(Beginning of Dataset extract)

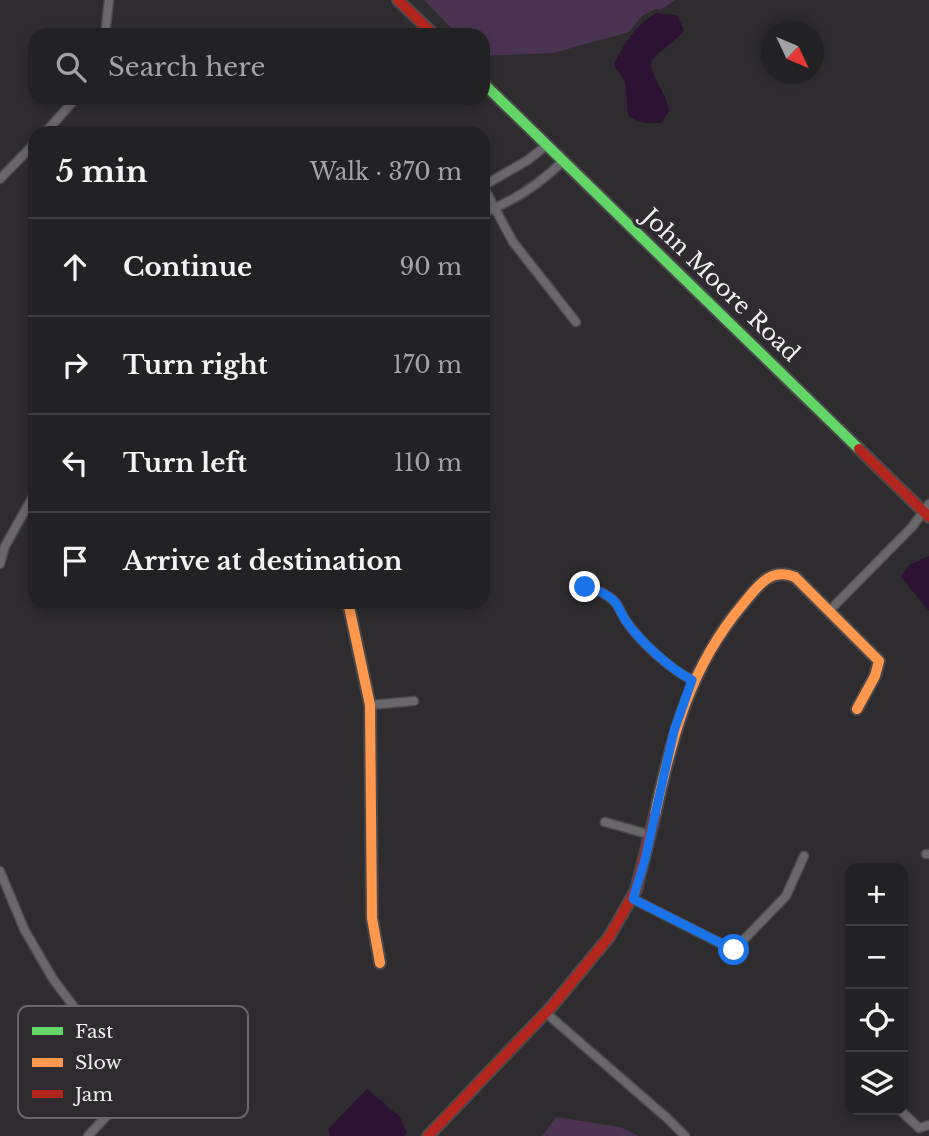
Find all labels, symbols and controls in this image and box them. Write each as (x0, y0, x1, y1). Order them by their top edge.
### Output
north arrow (761, 21, 824, 84)
search box (28, 28, 490, 105)
icon: search (52, 48, 90, 86)
text: Search here (108, 51, 265, 83)
text: 5 min (56, 153, 148, 190)
text: Walk · 370 m (310, 158, 462, 186)
street label: John Moore Road (634, 201, 806, 367)
icon: ahead (56, 248, 94, 286)
text: Continue (123, 251, 252, 283)
text: 90 m (400, 253, 462, 281)
icon: right (56, 346, 94, 384)
text: Turn right (123, 349, 268, 381)
text: 170 m (392, 351, 462, 379)
icon: left (56, 444, 94, 482)
text: Turn left (123, 447, 247, 479)
text: 110 m (394, 449, 462, 477)
icon: arrive (56, 542, 94, 580)
text: Arrive at destination (123, 545, 403, 577)
route end (569, 571, 600, 602)
map controls (845, 863, 908, 1115)
button: + (845, 863, 908, 926)
button: − (845, 926, 908, 989)
route start (718, 934, 749, 965)
button: locate (845, 989, 908, 1052)
legend (18, 1006, 248, 1118)
text: Fast (75, 1020, 114, 1043)
text: Slow (75, 1051, 122, 1074)
button: layers (845, 1052, 908, 1115)
text: Jam (72, 1083, 113, 1106)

(End of Dataset extract)

### What to work on
Transcribe each entry above without alteration, but keep the pictures out.

### Solution for this problem
Find all labels, symbols and controls in this image and box them. Write each as (x0, y0, x1, y1). Order them by their top edge.
### Output
north arrow (761, 21, 824, 84)
search box (28, 28, 490, 105)
icon: search (52, 48, 90, 86)
text: Search here (108, 51, 265, 83)
text: 5 min (56, 153, 148, 190)
text: Walk · 370 m (310, 158, 462, 186)
street label: John Moore Road (634, 201, 806, 367)
icon: ahead (56, 248, 94, 286)
text: Continue (123, 251, 252, 283)
text: 90 m (400, 253, 462, 281)
icon: right (56, 346, 94, 384)
text: Turn right (123, 349, 268, 381)
text: 170 m (392, 351, 462, 379)
icon: left (56, 444, 94, 482)
text: Turn left (123, 447, 247, 479)
text: 110 m (394, 449, 462, 477)
icon: arrive (56, 542, 94, 580)
text: Arrive at destination (123, 545, 403, 577)
route end (569, 571, 600, 602)
map controls (845, 863, 908, 1115)
button: + (845, 863, 908, 926)
button: − (845, 926, 908, 989)
route start (718, 934, 749, 965)
button: locate (845, 989, 908, 1052)
legend (18, 1006, 248, 1118)
text: Fast (75, 1020, 114, 1043)
text: Slow (75, 1051, 122, 1074)
button: layers (845, 1052, 908, 1115)
text: Jam (72, 1083, 113, 1106)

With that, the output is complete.